The blacks and whites of crows and gulls provide most of the animated color on the beach. Aki holds her orange Frisbee in her mouth as I watch one of her other humans skip rocks on the sea surface. After the last one plunks beneath the water I spot the little dog looking toward the glacier. Between her and the river of ice floats her Frisbee. Thanks to tides and an onshore breeze Aki’s toy is on a course to a nearby beach. We walk over to the most likely landing zone and wait. It takes forty-five minutes for the Frisbee to make the passage. It lands near a beautiful sea anemone. But for Aki’s carelessness, I would have need seen it’s gold-flecked green tendrils.
The trail to Dupont leads to a World War II ruin, not to heaven. But I still feel like a soul in purgatory. Cursed looking tree roots try to catch my feet as I maneuver around hemlock trees that cling to a precipitous slope. Super-slick patches of ice lay between the roots. Aki has no problem with either of these challenges. She scampers up or under or around the hazards and waits patiently for me to work my way through each danger zone.

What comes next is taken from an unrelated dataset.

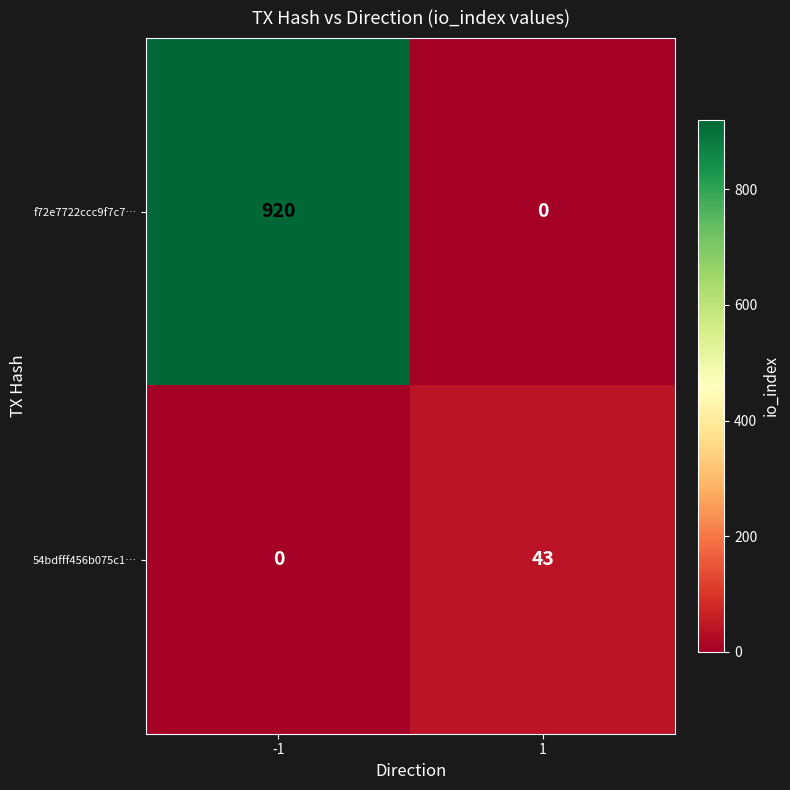

What is the approximate value of f72e7722ccc9f7c7… at -1, to the nearest 50?

900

A mile in we enter a zone of windblown trees, each ripped out by the roots. Rocks that the tree roots had formed around remain stranded in their root wads. It’s been at least five years since we last walked to Dupont. Then, this section of the forest offered a peaceful place to rest and enjoy a filtered view of Gastineau Channel. Now, it is a metaphor for the devastation of war, which makes a kind of sense given where the trail through upheaval ends. Dupont once served as a depository for bombs and other munitions. Today alder trees crowd the ruins of bomb cribs and the old loading wharf that is no longer useable. We catch Dolly Varden trout in the stream that once provided water for the war workers. Aki loves to chase her Frisbee on the flat beach where they staged explosives for loading. If I didn’t know that we would have to pass back through the blow-down zone, I could almost forget that parts of the world are at war.
For the first time in a week, Aki sees her shadow. But, she doesn’t look at her dark self. She concentrates on an orange colored disk that flies along the shore of Mendenhall Lake. After running her Frisbee to ground, the little dog trots up to me. Distracted by a nearby eagle, I give Aki a nonchalant pat. The eagle, an immature bald, perches on a small rock and faces the glacier. I wonder if the big bird is stunned by the glowing river of ice or merely enjoy the warmth of afternoon sun on its chestnut colored back.
The eagle turns its head to watch us. We place Aki on a lead so she won’t disturb the bird and circle around it. But we can’t avoid entering its privacy zone and it breaks into flight.
After visiting a monster-sized beaver dam, we circle back to car but have to pause to let two mature bald eagles bathe in peace in a shallow stream. When other dog walkers approach these birds from the opposite direction they fly up into a nearby cottonwood tree and give us the stink eye when we pass underneath their roost.